Since 1990, ICD implantation rates have rapidly increased worldwide. ICD implantation rates have increased nearly 20-fold in the United States from approximately 30 implants per million population to 577 implants per million population in 2006. In Europe, absolute ICD implantation rates lag behind those in the United States but have increased from under 10 implants per million population to 155 implants per million population in 2006 (Camm 2010). However, the prevalence nor incidence of ICD implantation for cardiac channelopathies is not known.

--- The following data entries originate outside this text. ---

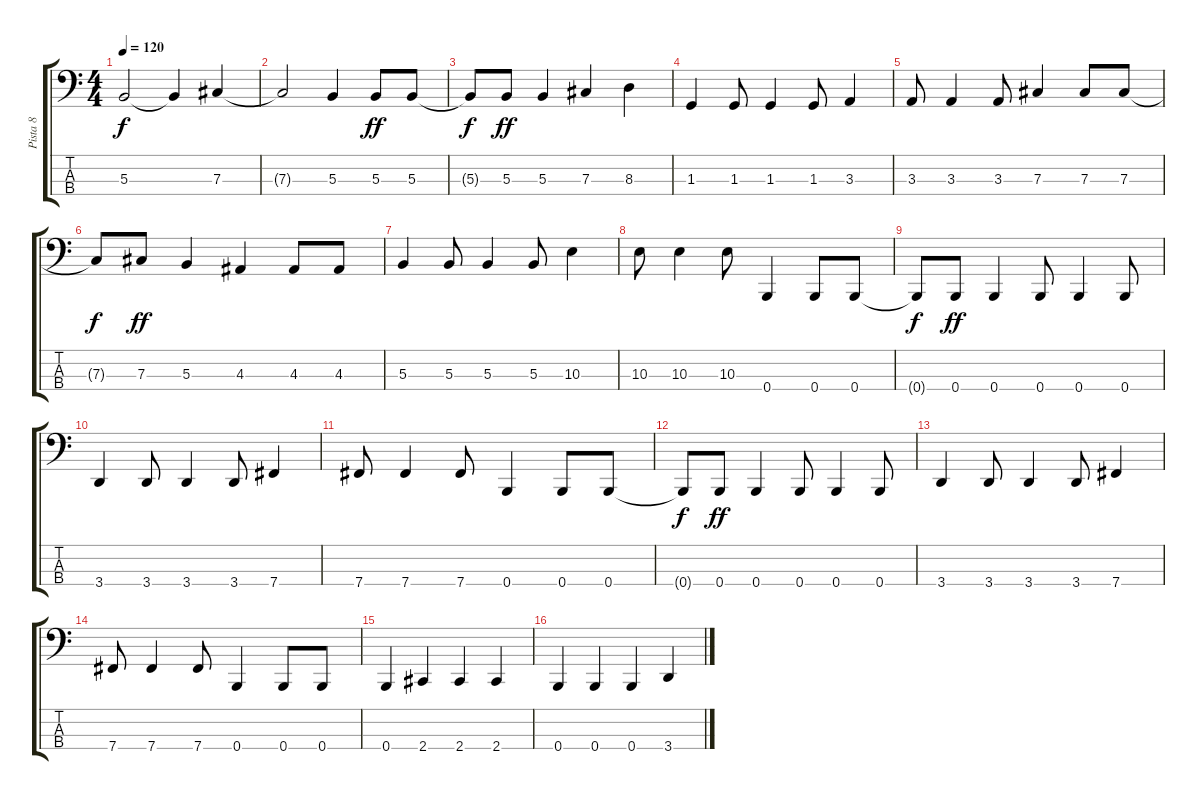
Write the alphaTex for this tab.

\track ("Pista 8" "Pista 8") {instrument electricbassfinger}
\staff {score tabs}
\tuning (E2 B1 Gb1 B0) {hide}
\ts (4 4)
\tempo 120
\clef f4
\ks c
5.3.2{dy f} 5.3{t}.4 7.3.4 |
7.3{t}.2 5.3.4 5.3.8{dy ff} 5.3.8 |
5.3{t}.8{dy f} 5.3.8{dy ff} 5.3.4 7.3.4 8.3.4 |
1.3.4 1.3.8 1.3.4 1.3.8 3.3.4 |
3.3.8 3.3.4 3.3.8 7.3.4 7.3.8 7.3.8 |
7.3{t}.8{dy f} 7.3.8{dy ff} 5.3.4 4.3.4 4.3.8 4.3.8 |
5.3.4 5.3.8 5.3.4 5.3.8 10.3.4 |
10.3.8 10.3.4 10.3.8 0.4.4 0.4.8 0.4.8 |
0.4{t}.8{dy f} 0.4.8{dy ff} 0.4.4 0.4.8 0.4.4 0.4.8 |
3.4.4 3.4.8 3.4.4 3.4.8 7.4.4 |
7.4.8 7.4.4 7.4.8 0.4.4 0.4.8 0.4.8 |
0.4{t}.8{dy f} 0.4.8{dy ff} 0.4.4 0.4.8 0.4.4 0.4.8 |
3.4.4 3.4.8 3.4.4 3.4.8 7.4.4 |
7.4.8 7.4.4 7.4.8 0.4.4 0.4.8 0.4.8 |
0.4.4 2.4.4 2.4.4 2.4.4 |
0.4.4 0.4.4 0.4.4 3.4.4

Why it is important to do this review
Although the physiology of cardiac channelopathies has been elucidated over the past decade, these diseases remain both lethal and potentially treatable. Expert guidelines suggesting genetic testing for certain subsets of individuals with these cardiac channelopathies and their family members has ensured increasing numbers of individuals will be diagnosed (Ackerman 2011). However, the appropriate treatment for individuals diagnosed with these deficiencies remains uncertain and lags behind for a variety of reasons. First, risk factors predisposing individuals with ion channelopathies to sudden cardiac death are not well described, making it difficult to match the intensity of treatment with the level of risk. It is, however, well recognized individuals with prior cardiac arrest or syncope are at high risk for future arrhythmias (Epstein 2013; Gehi 2006). In fact, the 2012 American College of Cardiology, American Heart Association, and Heart Rhythm Society guidelines for individuals with congenital long QT syndrome, congential short QT syndrome, Brugada syndrome and catecholaminergic polymorphic ventricular tachycardia recommend ICD consideration for those with prior episodes of sustained ventricular tachycardia or ventricular fibrillation and for primary prevention for some patients with a very strong family history of early mortality with C level of evidence (Epstein 2008; Epstein 2013). Given the increased risk of sudden cardiac death and increasing number of genetic variants being discovered in individuals with cardiac channelopathies, it is important to understand which strategy, antiarrhythmic drugs or ICDs, can reduce the risk of sudden cardiac death. We know of no systematic reviews that have evaluated RCTs for the effect of these interventions on individuals with cardiac channelopathies.